EXERCISE DATA:
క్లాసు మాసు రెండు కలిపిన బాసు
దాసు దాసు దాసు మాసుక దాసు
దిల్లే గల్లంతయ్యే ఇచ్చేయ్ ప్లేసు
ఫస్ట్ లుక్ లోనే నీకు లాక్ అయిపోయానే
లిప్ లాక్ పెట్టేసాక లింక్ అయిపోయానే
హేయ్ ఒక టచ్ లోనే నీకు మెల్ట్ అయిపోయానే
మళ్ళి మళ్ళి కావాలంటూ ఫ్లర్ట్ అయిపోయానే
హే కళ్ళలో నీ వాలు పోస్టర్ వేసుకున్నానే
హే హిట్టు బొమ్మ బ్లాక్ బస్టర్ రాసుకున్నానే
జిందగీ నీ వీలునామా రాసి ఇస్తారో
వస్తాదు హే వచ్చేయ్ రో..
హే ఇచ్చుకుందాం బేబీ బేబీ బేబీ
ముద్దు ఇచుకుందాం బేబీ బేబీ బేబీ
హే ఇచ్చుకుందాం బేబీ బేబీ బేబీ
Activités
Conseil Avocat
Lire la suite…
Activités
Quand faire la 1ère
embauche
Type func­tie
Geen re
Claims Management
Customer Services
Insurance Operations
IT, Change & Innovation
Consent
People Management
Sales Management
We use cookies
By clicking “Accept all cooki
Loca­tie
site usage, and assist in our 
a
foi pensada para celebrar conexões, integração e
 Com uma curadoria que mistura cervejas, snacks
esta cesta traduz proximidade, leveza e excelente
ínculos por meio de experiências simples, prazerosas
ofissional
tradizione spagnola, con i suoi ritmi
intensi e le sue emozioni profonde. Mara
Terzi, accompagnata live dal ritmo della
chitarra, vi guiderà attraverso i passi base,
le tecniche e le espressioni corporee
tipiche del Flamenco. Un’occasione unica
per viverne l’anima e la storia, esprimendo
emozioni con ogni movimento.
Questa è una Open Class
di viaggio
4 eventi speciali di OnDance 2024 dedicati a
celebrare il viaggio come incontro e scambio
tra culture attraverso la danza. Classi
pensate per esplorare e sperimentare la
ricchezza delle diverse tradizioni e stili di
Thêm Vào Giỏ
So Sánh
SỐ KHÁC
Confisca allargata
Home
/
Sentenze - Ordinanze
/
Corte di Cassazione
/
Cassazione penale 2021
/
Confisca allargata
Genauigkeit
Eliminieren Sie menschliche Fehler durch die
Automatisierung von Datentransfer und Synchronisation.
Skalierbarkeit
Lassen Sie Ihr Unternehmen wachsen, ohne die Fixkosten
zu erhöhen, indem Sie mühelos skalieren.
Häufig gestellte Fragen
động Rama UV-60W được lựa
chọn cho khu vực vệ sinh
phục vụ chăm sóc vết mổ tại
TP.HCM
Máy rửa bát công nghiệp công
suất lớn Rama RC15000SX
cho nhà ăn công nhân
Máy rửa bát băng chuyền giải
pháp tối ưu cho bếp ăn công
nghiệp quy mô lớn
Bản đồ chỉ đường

EXERCISE GOAL: Reproduce, with both ends included, the lines from the one holding "emozioni con ogni movimento." to the end of the records above.

FINISHED TASK:
emozioni con ogni movimento.
Questa è una Open Class
di viaggio
4 eventi speciali di OnDance 2024 dedicati a
celebrare il viaggio come incontro e scambio
tra culture attraverso la danza. Classi
pensate per esplorare e sperimentare la
ricchezza delle diverse tradizioni e stili di
Thêm Vào Giỏ
So Sánh
SỐ KHÁC
Confisca allargata
Home
/
Sentenze - Ordinanze
/
Corte di Cassazione
/
Cassazione penale 2021
/
Confisca allargata
Genauigkeit
Eliminieren Sie menschliche Fehler durch die
Automatisierung von Datentransfer und Synchronisation.
Skalierbarkeit
Lassen Sie Ihr Unternehmen wachsen, ohne die Fixkosten
zu erhöhen, indem Sie mühelos skalieren.
Häufig gestellte Fragen
động Rama UV-60W được lựa
chọn cho khu vực vệ sinh
phục vụ chăm sóc vết mổ tại
TP.HCM
Máy rửa bát công nghiệp công
suất lớn Rama RC15000SX
cho nhà ăn công nhân
Máy rửa bát băng chuyền giải
pháp tối ưu cho bếp ăn công
nghiệp quy mô lớn
Bản đồ chỉ đường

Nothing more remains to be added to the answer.